Brave Souls Can Now Spend A Terrifying Night In The UK’s Most Haunted Prison

Max JenkinsMax Jenkins in News, UK
Published 02.09.19

Brave Souls Can Now Spend A Terrifying Night In The UK’s Most Haunted Prison

For many, the prospect of going to prison is enough to put anyone off committing crimes, even if all you did is steal a fistful of chocolate mice from the Pic ‘N’ Mix counter in Asda (naming no names, a six-year-old I knew at primary school in 2001 …). But now, non-criminals have the chance to stay at HM Prison Shepton Mallet – otherwise known as Britain’s most haunted jail.

Before its closure in 2013, the Somerset-based calaboose was a military prison during the Second World War. Gangland royalty Ron and Reg Kray were also imprisoned there after they deserted their military service in the 1950s and historical artefacts like the Domesday Book were stored here for safekeeping.

In case you were wondering why any of that makes it haunted, you should know also that before it became a military prison, HMP Shepton Mallet was previously home to child murderers, rapists and gangsters, many of which were executed and interred in unmarked graves on the prison site.

Founded in the 17th Century, Shepton Mallet began as a workhouse for the unemployed before transitioning to a prison for the most heinous of criminals. Sentences included back-breaking manual labour (sometimes literally) and confinement to cells in such poor condition even rats would leave comments of complaint on Trip Adviser.

Claims of paranormal activity made by visitors to the prison since it became a tourist attraction include the sound of footsteps through the halls and doors slamming randomly, despite the apparent absence of other people. Events company Bump in the Night, which specialises in ghost tours in multiple locations across the UK, are taking advantage of the spooky goings on by organising overnight tours and ‘sleepovers’ (yeah right, like anyone’s going to catch forty winks in a normal prison, let alone a haunted one) throughout October in the run-up to Brexit.

I mean Halloween. Same thing, right? They’re both on the same day. And it’s in Somerset, so Jacob Rees-Mogg’s probably going to show up with a machine that captures ghosts to give himself immortality like Mrs Croker from The Ghost Hunter


Those brave enough to investigate have been assured of snacks and ghost hunting equipment provided during their stay, the length of which can be until either 2am or 6.30am.

One spokesperson for Bump in the Night said of the event: ‘Since I started working for Bump in the Night I’ve been on quite a few night-time tours of the prison and they really are terrifying.

‘I wasn’t convinced it would be that scary before my first one but that has definitely changed now.

‘I’ve seen and heard all sorts including shadows when nobody is around, doors slamming shut and footsteps only to see nobody there.

‘When we were in the prison once my colleague leapt up from his seat and ran across the room.

‘I asked what happened and he said he heard a loud growling sound in his ear, but we were the only two people in there.’


Bump in the Night’s events famously sell out and according to their website, spaces on the Shepton Mallet tour are going fast.

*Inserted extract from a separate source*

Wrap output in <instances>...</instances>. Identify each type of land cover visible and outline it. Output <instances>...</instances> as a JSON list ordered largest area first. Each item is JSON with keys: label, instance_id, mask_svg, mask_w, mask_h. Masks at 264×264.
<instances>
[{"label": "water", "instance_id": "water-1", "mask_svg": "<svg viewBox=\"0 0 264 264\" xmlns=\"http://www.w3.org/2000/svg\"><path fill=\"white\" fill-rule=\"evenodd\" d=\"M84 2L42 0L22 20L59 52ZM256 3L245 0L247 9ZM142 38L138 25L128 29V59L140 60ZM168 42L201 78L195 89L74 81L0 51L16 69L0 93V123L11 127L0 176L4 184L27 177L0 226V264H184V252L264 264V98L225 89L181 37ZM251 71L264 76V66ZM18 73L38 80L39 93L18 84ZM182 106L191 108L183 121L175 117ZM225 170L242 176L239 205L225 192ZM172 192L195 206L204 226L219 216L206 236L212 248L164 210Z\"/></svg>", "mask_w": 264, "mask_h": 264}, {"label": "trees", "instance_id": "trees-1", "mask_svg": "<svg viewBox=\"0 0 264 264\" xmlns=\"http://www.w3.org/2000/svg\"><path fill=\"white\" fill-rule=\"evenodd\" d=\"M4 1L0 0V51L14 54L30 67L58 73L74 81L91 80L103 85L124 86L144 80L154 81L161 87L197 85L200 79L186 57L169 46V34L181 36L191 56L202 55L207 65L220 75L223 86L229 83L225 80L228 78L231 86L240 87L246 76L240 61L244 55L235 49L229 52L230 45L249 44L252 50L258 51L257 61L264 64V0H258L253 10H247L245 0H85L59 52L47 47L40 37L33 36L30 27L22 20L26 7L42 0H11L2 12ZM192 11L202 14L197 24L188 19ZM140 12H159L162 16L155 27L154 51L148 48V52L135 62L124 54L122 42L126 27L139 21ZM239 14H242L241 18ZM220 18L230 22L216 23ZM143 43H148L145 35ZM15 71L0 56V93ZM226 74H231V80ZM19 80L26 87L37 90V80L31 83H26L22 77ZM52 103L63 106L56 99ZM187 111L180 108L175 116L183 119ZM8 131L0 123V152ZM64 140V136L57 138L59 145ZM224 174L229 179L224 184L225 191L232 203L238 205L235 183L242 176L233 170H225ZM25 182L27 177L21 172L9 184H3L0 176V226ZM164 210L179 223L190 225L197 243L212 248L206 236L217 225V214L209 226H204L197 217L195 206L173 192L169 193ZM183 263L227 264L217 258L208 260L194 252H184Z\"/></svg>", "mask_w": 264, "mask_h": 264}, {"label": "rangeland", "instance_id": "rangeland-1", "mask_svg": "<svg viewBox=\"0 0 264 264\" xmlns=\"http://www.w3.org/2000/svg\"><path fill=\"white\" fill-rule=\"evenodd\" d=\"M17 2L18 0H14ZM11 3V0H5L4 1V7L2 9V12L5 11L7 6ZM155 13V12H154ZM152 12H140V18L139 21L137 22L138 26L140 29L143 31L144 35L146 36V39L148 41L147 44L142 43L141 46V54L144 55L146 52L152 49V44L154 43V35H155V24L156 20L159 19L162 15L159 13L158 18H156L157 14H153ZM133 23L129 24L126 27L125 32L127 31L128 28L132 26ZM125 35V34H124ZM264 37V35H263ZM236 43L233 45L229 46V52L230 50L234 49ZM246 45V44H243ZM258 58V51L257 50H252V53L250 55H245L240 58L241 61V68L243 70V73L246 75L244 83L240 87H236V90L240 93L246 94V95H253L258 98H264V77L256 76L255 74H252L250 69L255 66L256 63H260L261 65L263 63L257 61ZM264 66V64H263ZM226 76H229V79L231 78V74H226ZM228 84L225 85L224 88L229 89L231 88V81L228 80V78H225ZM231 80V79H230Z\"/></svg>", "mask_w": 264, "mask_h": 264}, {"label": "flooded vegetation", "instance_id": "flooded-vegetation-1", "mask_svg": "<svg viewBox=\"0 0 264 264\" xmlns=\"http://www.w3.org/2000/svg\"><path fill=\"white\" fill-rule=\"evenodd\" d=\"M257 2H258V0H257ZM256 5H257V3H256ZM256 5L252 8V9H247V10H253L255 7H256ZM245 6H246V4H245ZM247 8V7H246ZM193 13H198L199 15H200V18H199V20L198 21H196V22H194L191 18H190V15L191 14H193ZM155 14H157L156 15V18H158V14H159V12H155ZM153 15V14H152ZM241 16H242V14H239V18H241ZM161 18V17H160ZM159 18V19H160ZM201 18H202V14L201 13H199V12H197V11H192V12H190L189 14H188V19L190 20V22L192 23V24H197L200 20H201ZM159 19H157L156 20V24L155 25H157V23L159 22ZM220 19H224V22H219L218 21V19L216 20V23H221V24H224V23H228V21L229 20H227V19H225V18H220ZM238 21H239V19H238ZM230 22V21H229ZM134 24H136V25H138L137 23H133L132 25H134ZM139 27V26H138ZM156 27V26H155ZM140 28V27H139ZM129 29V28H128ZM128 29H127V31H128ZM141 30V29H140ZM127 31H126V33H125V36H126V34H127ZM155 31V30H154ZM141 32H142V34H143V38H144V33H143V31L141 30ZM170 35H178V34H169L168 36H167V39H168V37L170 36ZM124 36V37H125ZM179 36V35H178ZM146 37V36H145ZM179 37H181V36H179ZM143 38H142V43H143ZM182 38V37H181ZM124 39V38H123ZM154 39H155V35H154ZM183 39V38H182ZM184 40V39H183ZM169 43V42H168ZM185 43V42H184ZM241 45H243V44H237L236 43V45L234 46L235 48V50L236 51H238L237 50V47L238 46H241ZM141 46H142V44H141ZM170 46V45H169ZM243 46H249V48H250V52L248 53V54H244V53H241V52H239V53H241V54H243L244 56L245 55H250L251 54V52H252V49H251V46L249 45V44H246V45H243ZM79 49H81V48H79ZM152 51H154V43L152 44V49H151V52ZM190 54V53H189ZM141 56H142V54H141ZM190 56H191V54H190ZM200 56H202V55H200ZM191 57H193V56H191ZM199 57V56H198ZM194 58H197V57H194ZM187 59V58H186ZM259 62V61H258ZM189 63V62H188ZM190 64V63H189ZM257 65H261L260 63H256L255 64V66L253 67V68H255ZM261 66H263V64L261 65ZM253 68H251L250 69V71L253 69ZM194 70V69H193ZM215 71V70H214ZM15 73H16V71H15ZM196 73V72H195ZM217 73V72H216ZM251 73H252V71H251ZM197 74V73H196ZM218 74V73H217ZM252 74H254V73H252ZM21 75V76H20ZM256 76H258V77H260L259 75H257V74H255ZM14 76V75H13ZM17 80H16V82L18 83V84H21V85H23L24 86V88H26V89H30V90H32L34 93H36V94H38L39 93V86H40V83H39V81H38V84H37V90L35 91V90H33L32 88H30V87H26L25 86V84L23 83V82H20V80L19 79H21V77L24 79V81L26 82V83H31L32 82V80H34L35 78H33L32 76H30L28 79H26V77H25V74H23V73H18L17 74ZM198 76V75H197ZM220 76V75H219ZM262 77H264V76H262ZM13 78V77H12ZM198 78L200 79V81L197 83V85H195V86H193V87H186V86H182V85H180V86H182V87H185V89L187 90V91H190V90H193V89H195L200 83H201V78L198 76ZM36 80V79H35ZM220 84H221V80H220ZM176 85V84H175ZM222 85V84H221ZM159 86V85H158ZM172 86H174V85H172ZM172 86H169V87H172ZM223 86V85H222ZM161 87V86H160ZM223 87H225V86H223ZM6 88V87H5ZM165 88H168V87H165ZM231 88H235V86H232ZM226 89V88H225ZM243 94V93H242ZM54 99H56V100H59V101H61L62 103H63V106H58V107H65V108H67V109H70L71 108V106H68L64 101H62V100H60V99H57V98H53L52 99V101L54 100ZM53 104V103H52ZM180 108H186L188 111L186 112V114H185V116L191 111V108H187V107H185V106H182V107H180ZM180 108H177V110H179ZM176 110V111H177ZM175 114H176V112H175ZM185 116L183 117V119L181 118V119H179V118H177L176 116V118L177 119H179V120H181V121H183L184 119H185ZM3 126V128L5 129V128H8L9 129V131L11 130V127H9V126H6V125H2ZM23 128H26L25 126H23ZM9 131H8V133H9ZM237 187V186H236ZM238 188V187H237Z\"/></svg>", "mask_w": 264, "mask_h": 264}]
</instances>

Other locations include Oxford Castle and the Skirrid Inn, both of which were also prisons whose hanged convicts are also said to be roaming the halls to this day, as confirmed by visitations from Yvette Fielding and the Most Haunted team.

Dates for tours of Pendle Hill in Lancashire, which was supposedly the site of a witch’s coven, and Annison Funeral Parlour in Hull where a woman was last seen alive before turning up dead in Preston, are soon to be released.

As I write this, my dog is barking manically at the front door, despite there being no one outside. Anyone got a number for Yvette Fielding?